◆ Consignes ◆
• a. Selon le texte, en quelle année la firme portugaise UMM achète-t-elle la licence de fabrication du Tracteur Cournil ?
• b. Indiquez si chacune des affirmations suivantes s'accorde avec le texte, en répondant par oui ou par non et en citant les mots du texte qui le montrent. (i) Antonio Salazar devient président du Conseil des Ministres en 1932. (ii) Au Portugal, développer une industrie automobile paraissait une priorité. (iii) Les militaires prennent le pouvoir en 1926.
• c. D'après le texte, pourquoi la production de véhicules tout-terrain apparaissait-elle presque comme une nécessité au Portugal ?

◆ Texte à lire ◆

Après l’effondrement de la dynastie des Bragance et le renversement de la monarchie en 1910, la nouvelle république sera rapidement marquée par une période d’instabilité politique, jusqu’à ce que les militaires finissent par prendre le pouvoir en 1926. C’est à cette époque qu’entre en scène un jeune politique talentueux et ambitieux du nom d’Antonio Salazar. Rapidement devenu Ministre des Finances, il devient, six ans plus tard, en 1932, président du Conseil des Ministres. Un poste qu’il occupera sans discontinuer pendant pas moins de trente-six ans. S’il n’est, officiellement, « que » le chef du gouvernement, c’est lui qui sera, à bien des égards, le véritable maître du pays, qu’il tiendra d’une main de fer jusqu’en 1968. Ce n’est que lorsqu’il sera frappé par un accident vasculaire cérébrale, à l’âge de 79 ans, qu’il en lâchera finalement les rênes. Preuve du fait qu’il avait véritablement fini par incarner l’Etat portugais ainsi que de l’admiration qu’il suscitait au sein des membres de l’appareil d’Etat, il décédera deux ans plus tard sans que personne n’est osé le mettre au courant de son éviction ! Le système qu’il avait créé, celui de l’Estado Novo, dont il était, à la fois, le ciment et la clef de voûte, ne lui survivra guère et s’effondrera sept plus tard lors de la Révolution des Oeillets.
Au vu de cette histoire troublée ainsi que de l’état de sous-développement économique et industriel du pays lors de l’effondrement du système Salazar, y développer une industrie automobile ne paraissait donc pas vraiment comme une priorité. En tout cas en ce qui concerne la production de voiture de tourisme. En revanche, la production de véhicules tout-terrain y avait, elle, son utilité et apparaissait même, à bien des égards, presque comme une nécessité. Ceci, du fait que, en dehors des grandes villes et des quelques routes qui reliaient celles-ci, le Portugal ne disposait d’aucun véritable réseau routier digne de ce nom.
C’est ainsi qu’en 1977, la firme portugaise UMM achète la licence de fabrication pour la production du Tracteur Cournil. Bien que baptisé du nom de Tracteur et destiné lui aussi, contrairement aux engins du même nom, le véhicule conçu par Bernard Cournil n’a pas uniquement, ni même pour vocation première d’aller labourer les champs.
Figure de premier plan de la résistance durant la guerre, c’est durant cette époque qu’il découvre les Jeep Willys qui ont débarqué avec les GI’s venus libérés l’Europe. Une fois les hostilités terminées et la paix revenue, devenu concessionnaire de la marque Hotchkiss à Aurillac dans le Cantal, le souvenir de la Jeep reste cependant bien présent dans sa mémoire. D’autant qu’il a rapidement compris, comme passager mais parfois aussi comme conducteur au volant de ce véhicule que celui-ci ne resterait sans doute pas réservé aux militaires. Ayant largement démontré ses capacités sur le front de guerre et sur les terrains les plus difficiles, Bernard Cournil est, dès lors, rapidement convaincu que la Jeep aurait parfaitement sa place sur le marché civil, où ses quatre roues motrices permanentes ainsi que sa taille compacte permettrait d’offrir une polyvalence d’utilisation largement supérieur, sur bien des points, aux véhicules utilitaires de l’époque. D’autant que, lorsqu’en 1954, Hotchkiss décide d’abandonner la production de ses voitures de prestige et de se reconvertir dans la production sous licence des Jeep Willys pour le compte de l’Armée française.

◆ Extraits de données ◆
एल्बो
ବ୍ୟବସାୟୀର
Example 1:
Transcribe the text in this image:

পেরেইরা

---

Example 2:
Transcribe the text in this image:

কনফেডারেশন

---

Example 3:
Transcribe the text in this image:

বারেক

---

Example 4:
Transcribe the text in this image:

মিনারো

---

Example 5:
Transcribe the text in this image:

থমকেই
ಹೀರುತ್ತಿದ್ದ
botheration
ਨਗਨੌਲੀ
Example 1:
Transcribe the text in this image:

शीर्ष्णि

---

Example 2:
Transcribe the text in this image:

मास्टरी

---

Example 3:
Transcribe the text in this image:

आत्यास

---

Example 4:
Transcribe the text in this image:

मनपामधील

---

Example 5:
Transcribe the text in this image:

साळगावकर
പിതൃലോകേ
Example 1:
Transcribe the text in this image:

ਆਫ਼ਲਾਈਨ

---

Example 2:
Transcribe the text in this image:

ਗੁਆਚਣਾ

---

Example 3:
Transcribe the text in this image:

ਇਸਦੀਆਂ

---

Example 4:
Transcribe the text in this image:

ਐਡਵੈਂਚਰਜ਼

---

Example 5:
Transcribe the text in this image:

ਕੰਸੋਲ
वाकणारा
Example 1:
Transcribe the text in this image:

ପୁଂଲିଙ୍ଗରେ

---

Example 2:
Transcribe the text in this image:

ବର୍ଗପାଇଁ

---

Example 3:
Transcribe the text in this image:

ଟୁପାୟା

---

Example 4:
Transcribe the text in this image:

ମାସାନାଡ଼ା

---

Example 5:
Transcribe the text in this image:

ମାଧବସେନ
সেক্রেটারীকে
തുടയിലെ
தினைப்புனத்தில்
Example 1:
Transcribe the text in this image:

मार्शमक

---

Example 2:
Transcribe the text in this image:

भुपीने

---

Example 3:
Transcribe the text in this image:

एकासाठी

...

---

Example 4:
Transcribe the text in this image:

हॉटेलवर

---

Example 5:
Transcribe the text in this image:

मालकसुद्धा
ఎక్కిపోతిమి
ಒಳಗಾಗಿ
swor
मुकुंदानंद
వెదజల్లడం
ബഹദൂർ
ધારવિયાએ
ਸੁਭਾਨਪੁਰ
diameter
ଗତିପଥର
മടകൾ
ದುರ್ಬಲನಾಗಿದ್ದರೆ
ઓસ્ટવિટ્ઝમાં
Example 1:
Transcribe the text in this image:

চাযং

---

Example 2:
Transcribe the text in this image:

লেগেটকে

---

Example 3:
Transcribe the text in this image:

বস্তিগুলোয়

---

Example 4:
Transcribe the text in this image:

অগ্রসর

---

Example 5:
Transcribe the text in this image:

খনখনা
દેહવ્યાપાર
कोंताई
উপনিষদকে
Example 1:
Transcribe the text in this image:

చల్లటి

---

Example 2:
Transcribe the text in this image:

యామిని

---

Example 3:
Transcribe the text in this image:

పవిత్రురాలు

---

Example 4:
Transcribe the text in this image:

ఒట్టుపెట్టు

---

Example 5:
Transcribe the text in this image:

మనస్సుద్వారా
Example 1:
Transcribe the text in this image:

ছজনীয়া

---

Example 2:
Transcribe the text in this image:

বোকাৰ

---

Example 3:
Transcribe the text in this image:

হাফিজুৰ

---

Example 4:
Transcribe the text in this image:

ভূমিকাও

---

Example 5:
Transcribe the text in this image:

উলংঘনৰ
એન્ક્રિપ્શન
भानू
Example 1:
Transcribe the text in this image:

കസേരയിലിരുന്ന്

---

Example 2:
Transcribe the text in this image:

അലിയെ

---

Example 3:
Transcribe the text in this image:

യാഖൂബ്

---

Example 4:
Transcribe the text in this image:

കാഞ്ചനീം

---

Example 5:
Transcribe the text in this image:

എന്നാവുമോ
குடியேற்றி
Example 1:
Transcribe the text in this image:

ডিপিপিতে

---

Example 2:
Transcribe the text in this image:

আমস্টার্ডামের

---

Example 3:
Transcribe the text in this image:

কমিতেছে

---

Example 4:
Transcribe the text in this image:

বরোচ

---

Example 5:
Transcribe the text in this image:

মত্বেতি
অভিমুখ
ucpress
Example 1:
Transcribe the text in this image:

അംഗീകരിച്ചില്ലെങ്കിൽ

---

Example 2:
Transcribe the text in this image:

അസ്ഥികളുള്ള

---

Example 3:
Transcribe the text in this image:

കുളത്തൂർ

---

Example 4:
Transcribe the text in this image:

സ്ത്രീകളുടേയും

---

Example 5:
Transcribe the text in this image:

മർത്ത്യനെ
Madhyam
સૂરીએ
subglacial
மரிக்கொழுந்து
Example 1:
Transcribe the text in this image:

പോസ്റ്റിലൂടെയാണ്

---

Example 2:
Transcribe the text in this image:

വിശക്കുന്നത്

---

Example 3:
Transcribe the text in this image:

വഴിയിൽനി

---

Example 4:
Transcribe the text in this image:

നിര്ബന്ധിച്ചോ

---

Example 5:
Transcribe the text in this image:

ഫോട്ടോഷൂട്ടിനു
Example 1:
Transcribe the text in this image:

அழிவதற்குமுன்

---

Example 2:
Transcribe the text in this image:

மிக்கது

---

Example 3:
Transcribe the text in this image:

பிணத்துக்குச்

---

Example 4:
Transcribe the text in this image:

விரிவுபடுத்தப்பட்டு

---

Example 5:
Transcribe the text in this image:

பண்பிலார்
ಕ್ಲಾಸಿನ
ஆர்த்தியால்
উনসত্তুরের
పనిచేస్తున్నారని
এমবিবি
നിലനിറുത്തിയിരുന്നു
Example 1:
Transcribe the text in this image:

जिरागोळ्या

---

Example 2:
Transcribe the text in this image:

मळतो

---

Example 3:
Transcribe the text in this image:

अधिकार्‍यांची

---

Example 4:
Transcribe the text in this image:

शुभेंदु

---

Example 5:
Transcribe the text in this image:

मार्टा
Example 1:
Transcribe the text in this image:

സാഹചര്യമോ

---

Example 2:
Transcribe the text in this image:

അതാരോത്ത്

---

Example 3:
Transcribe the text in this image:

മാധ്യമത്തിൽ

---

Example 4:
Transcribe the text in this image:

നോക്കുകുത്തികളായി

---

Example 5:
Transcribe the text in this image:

* * *

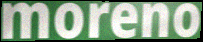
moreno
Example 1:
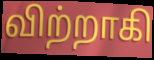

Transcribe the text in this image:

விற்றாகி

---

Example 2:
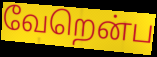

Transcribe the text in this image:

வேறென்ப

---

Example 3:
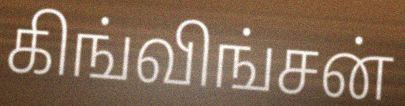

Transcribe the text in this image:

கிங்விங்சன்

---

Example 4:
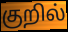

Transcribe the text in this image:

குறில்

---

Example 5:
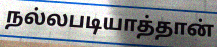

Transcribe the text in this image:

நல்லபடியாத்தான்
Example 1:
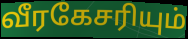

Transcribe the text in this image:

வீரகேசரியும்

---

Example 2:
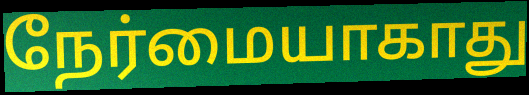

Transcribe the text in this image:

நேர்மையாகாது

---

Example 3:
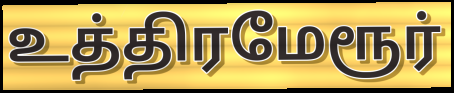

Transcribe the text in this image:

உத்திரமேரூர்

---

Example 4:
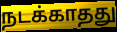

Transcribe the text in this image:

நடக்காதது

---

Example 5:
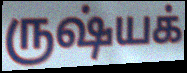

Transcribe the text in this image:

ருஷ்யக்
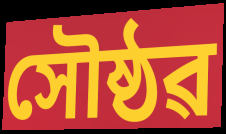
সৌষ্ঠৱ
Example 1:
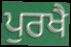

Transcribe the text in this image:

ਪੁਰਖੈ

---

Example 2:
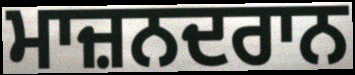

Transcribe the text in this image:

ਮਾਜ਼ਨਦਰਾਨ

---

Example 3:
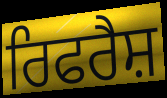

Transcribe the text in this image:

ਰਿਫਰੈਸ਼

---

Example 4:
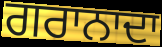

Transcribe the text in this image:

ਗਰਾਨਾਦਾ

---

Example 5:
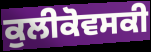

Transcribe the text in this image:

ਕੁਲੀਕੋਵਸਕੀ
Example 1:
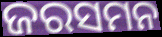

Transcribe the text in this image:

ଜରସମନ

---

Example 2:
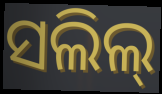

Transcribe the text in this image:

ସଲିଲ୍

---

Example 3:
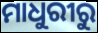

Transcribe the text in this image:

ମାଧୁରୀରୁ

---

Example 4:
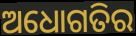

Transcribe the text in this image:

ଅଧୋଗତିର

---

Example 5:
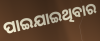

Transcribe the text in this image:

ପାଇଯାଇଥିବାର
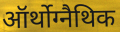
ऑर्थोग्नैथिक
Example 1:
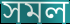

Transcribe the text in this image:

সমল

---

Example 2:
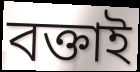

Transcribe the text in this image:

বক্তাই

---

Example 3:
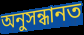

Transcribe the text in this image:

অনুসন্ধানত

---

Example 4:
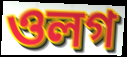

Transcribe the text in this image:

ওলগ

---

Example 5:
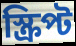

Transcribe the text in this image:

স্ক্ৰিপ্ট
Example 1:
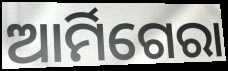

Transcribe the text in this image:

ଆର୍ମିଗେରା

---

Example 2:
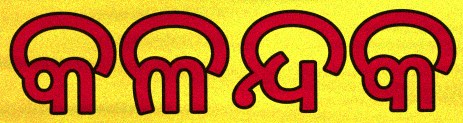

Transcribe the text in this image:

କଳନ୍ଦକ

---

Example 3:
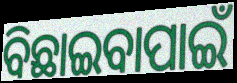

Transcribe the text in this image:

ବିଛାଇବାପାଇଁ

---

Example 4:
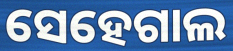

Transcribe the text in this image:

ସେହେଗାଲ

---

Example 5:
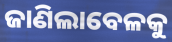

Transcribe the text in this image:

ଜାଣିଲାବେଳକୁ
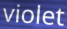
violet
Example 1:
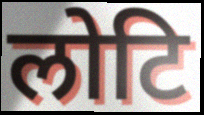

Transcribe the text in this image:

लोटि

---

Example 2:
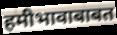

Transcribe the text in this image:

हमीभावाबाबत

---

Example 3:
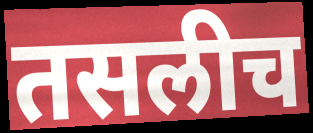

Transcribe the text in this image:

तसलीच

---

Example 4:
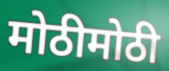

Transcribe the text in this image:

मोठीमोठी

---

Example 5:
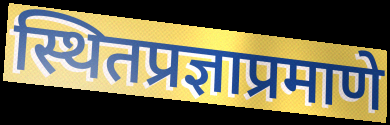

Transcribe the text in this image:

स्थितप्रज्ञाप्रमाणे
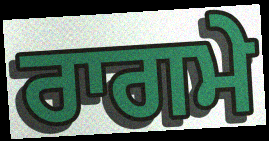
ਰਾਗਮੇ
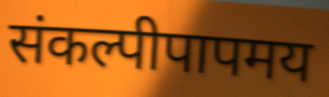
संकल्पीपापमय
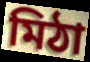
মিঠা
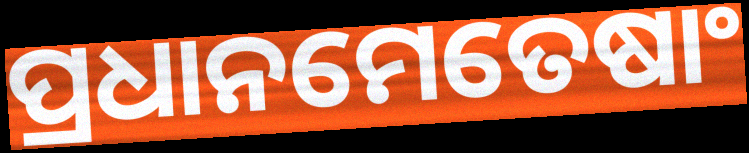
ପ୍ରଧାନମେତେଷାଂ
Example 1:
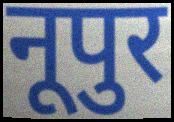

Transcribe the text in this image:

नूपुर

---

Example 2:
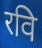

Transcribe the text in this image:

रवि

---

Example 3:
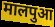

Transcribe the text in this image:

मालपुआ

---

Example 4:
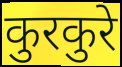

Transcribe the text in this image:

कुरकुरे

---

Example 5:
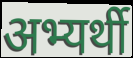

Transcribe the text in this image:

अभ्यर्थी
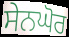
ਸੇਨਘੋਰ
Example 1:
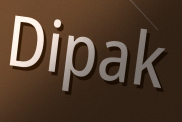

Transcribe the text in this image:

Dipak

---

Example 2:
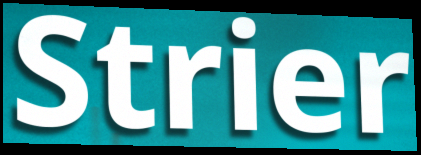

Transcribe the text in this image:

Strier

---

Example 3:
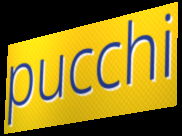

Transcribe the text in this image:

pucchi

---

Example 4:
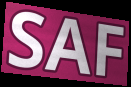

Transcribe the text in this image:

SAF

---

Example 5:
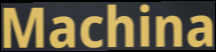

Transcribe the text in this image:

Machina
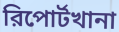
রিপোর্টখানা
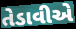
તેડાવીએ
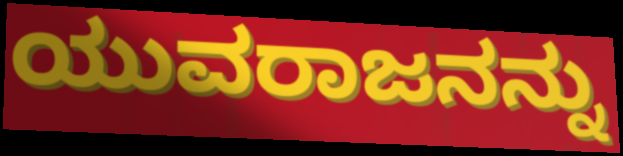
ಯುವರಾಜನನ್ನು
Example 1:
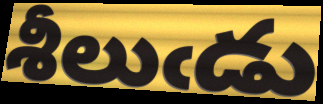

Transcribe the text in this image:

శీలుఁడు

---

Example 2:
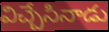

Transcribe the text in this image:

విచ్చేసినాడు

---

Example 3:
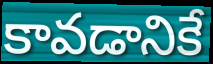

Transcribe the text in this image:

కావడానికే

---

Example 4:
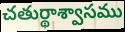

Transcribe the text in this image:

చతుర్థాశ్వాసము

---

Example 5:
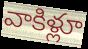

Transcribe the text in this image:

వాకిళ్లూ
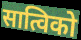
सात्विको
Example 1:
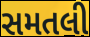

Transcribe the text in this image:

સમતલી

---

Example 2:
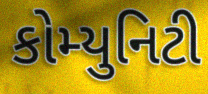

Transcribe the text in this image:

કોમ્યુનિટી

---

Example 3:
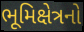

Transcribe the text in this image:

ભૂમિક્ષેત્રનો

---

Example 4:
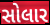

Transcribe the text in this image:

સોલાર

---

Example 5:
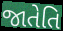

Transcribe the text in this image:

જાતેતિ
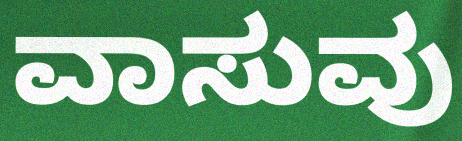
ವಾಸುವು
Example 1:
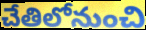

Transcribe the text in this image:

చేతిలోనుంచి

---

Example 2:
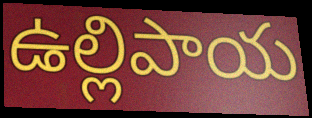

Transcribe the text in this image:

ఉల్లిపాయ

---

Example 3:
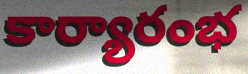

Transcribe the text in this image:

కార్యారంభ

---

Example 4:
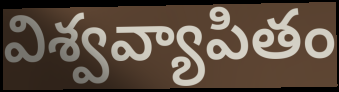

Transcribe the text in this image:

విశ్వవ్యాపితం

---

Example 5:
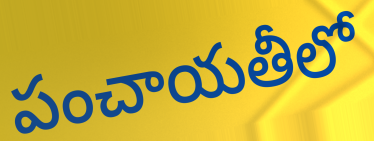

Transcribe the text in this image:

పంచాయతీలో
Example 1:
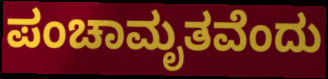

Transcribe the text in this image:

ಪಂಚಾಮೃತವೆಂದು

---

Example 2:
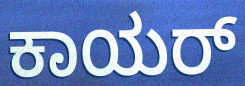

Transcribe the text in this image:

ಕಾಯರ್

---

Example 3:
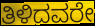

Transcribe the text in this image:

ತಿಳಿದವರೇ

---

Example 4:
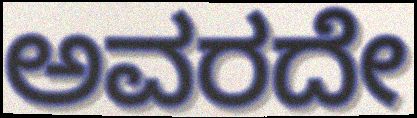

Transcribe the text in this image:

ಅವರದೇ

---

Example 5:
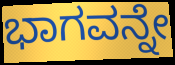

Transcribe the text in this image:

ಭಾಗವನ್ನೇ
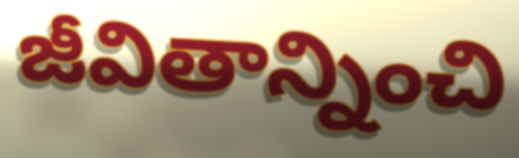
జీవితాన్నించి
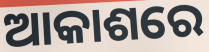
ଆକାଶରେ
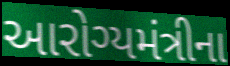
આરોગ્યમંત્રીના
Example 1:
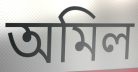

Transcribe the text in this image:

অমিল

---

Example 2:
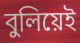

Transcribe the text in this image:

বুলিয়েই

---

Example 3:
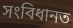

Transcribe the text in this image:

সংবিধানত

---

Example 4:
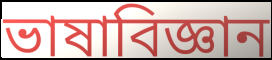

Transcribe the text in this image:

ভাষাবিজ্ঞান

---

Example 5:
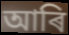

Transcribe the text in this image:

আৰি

◆ Réponses ◆
• a. En 1977.

• b.
(i) Oui : « en 1932, président du Conseil des Ministres ».
(ii) Non : « y développer une industrie automobile ne paraissait donc pas vraiment comme une priorité ».
(iii) Oui : « les militaires finissent par prendre le pouvoir en 1926 ».

• c. En dehors des grandes villes et des quelques routes qui les reliaient, le Portugal ne disposait d'aucun véritable réseau routier digne de ce nom.